TASK DESCRIPTION:
In the records below, find the line that contains "I am building a map index. Dump" and the line that contains "Instruction: Convert the", then retype exactly those two lines and every line between them.

AVAILABLE RECORDS:
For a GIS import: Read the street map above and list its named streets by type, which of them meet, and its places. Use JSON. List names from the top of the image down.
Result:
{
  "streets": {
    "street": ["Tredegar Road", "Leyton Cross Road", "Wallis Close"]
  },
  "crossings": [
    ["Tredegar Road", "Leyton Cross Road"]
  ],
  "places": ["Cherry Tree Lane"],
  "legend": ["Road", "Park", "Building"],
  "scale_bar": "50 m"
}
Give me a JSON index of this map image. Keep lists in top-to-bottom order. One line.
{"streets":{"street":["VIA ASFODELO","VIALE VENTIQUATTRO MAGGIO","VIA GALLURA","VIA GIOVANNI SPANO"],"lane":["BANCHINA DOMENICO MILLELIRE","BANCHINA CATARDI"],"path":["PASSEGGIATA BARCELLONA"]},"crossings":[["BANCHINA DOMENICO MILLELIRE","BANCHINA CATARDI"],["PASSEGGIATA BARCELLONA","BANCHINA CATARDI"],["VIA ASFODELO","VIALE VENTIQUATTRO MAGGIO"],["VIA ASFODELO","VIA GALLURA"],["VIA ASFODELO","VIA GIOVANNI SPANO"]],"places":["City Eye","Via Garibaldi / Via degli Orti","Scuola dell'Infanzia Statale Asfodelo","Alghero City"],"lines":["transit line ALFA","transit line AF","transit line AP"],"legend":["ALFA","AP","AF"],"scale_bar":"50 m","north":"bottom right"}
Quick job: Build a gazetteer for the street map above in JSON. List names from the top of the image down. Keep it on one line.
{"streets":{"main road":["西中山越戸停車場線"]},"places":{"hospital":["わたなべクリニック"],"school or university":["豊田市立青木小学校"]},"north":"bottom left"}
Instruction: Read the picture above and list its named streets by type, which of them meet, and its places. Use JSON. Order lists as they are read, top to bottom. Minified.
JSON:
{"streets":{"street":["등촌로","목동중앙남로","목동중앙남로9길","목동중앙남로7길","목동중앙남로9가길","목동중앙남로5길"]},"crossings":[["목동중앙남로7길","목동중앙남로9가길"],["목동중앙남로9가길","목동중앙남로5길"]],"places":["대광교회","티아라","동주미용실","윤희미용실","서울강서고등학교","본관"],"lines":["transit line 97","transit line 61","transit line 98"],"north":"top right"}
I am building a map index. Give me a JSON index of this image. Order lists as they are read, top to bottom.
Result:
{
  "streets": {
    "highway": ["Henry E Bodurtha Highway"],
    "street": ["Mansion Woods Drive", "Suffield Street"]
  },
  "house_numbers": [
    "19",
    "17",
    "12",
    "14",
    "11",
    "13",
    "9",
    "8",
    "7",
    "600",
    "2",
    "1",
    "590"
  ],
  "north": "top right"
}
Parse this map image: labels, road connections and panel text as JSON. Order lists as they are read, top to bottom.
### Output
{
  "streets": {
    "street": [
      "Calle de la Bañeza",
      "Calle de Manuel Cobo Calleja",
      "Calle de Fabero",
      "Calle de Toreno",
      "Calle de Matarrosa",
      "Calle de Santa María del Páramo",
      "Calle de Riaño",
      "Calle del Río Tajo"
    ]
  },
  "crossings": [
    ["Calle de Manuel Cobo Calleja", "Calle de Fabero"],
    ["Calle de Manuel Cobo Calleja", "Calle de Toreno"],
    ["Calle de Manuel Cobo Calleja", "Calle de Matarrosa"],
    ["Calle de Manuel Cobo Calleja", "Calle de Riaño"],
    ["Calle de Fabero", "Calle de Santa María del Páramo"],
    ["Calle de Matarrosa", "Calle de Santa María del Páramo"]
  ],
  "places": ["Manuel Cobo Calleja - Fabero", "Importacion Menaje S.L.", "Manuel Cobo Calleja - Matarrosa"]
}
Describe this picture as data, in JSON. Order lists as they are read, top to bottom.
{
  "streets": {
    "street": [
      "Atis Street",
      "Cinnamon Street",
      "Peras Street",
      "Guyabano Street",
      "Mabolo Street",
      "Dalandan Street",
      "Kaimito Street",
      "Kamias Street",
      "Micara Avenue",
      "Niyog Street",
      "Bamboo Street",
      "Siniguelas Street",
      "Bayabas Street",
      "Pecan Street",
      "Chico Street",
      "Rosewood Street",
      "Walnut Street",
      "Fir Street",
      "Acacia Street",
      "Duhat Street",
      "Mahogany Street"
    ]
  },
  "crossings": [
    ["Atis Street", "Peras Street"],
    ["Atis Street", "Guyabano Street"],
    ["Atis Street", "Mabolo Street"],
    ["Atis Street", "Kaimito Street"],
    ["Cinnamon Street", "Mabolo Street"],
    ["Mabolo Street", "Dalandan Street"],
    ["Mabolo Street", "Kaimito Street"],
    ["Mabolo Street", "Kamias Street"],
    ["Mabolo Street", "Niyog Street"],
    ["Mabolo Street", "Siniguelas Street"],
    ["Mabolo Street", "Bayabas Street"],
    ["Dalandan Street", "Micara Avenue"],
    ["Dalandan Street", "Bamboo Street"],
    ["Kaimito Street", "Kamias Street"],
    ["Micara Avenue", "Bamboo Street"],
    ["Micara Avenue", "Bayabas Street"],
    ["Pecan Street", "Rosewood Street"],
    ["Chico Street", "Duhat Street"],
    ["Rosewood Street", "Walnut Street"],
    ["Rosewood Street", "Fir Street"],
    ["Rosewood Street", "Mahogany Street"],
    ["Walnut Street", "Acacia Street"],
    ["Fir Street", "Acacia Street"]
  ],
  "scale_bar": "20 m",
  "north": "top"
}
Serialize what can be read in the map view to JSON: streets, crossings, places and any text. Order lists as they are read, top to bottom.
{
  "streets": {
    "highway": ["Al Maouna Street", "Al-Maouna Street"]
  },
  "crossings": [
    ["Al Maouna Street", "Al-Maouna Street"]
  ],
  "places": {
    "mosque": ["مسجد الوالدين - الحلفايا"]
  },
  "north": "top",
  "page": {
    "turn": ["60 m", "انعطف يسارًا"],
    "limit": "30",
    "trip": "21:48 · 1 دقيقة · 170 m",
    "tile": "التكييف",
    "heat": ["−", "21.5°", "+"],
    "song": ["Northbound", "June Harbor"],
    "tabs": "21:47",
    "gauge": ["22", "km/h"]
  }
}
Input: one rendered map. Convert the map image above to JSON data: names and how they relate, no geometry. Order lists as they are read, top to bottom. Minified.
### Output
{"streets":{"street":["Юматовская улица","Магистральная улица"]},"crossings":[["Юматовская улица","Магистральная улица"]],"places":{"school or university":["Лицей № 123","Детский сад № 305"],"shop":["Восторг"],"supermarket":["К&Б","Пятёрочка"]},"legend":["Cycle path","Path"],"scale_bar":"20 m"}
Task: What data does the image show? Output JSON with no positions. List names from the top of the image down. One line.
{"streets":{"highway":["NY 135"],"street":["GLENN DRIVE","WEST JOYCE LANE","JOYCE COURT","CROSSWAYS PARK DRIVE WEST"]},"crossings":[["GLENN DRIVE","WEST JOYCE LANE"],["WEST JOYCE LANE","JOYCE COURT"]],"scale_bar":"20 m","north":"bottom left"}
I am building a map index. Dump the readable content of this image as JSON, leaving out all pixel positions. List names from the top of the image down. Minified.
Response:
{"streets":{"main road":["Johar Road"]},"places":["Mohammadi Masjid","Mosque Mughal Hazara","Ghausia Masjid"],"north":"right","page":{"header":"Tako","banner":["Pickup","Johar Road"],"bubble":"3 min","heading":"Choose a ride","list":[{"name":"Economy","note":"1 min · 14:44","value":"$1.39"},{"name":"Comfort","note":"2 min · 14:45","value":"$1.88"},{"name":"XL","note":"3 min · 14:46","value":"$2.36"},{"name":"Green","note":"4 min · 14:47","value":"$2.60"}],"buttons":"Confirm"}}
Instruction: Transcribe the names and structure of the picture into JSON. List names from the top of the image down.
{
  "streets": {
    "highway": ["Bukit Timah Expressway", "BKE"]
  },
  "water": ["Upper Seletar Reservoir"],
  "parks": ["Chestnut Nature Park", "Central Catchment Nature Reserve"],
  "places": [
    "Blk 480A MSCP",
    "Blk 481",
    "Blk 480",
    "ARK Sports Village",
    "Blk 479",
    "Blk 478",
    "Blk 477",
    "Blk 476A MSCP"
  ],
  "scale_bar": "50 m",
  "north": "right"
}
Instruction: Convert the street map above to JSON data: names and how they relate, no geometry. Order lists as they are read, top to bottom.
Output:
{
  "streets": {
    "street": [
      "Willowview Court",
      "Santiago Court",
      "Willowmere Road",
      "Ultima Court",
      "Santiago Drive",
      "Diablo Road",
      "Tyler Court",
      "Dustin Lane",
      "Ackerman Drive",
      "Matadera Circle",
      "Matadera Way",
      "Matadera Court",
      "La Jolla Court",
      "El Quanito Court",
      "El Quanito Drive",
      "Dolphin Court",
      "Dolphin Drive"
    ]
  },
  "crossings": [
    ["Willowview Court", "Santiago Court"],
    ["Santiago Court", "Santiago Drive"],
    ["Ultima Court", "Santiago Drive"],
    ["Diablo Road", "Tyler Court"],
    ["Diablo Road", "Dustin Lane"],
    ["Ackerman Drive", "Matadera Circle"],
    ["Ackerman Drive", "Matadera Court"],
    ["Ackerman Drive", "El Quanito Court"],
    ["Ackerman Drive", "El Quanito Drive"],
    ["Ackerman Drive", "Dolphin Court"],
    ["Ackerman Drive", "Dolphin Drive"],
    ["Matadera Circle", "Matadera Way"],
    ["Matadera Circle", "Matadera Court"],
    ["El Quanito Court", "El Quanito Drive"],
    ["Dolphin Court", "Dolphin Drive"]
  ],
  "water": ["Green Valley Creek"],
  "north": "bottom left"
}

RESPONSE TO THIS EXERCISE:
I am building a map index. Dump the readable content of this image as JSON, leaving out all pixel positions. List names from the top of the image down. Minified.
Response:
{"streets":{"main road":["Johar Road"]},"places":["Mohammadi Masjid","Mosque Mughal Hazara","Ghausia Masjid"],"north":"right","page":{"header":"Tako","banner":["Pickup","Johar Road"],"bubble":"3 min","heading":"Choose a ride","list":[{"name":"Economy","note":"1 min · 14:44","value":"$1.39"},{"name":"Comfort","note":"2 min · 14:45","value":"$1.88"},{"name":"XL","note":"3 min · 14:46","value":"$2.36"},{"name":"Green","note":"4 min · 14:47","value":"$2.60"}],"buttons":"Confirm"}}
Instruction: Transcribe the names and structure of the picture into JSON. List names from the top of the image down.
{
  "streets": {
    "highway": ["Bukit Timah Expressway", "BKE"]
  },
  "water": ["Upper Seletar Reservoir"],
  "parks": ["Chestnut Nature Park", "Central Catchment Nature Reserve"],
  "places": [
    "Blk 480A MSCP",
    "Blk 481",
    "Blk 480",
    "ARK Sports Village",
    "Blk 479",
    "Blk 478",
    "Blk 477",
    "Blk 476A MSCP"
  ],
  "scale_bar": "50 m",
  "north": "right"
}
Instruction: Convert the street map above to JSON data: names and how they relate, no geometry. Order lists as they are read, top to bottom.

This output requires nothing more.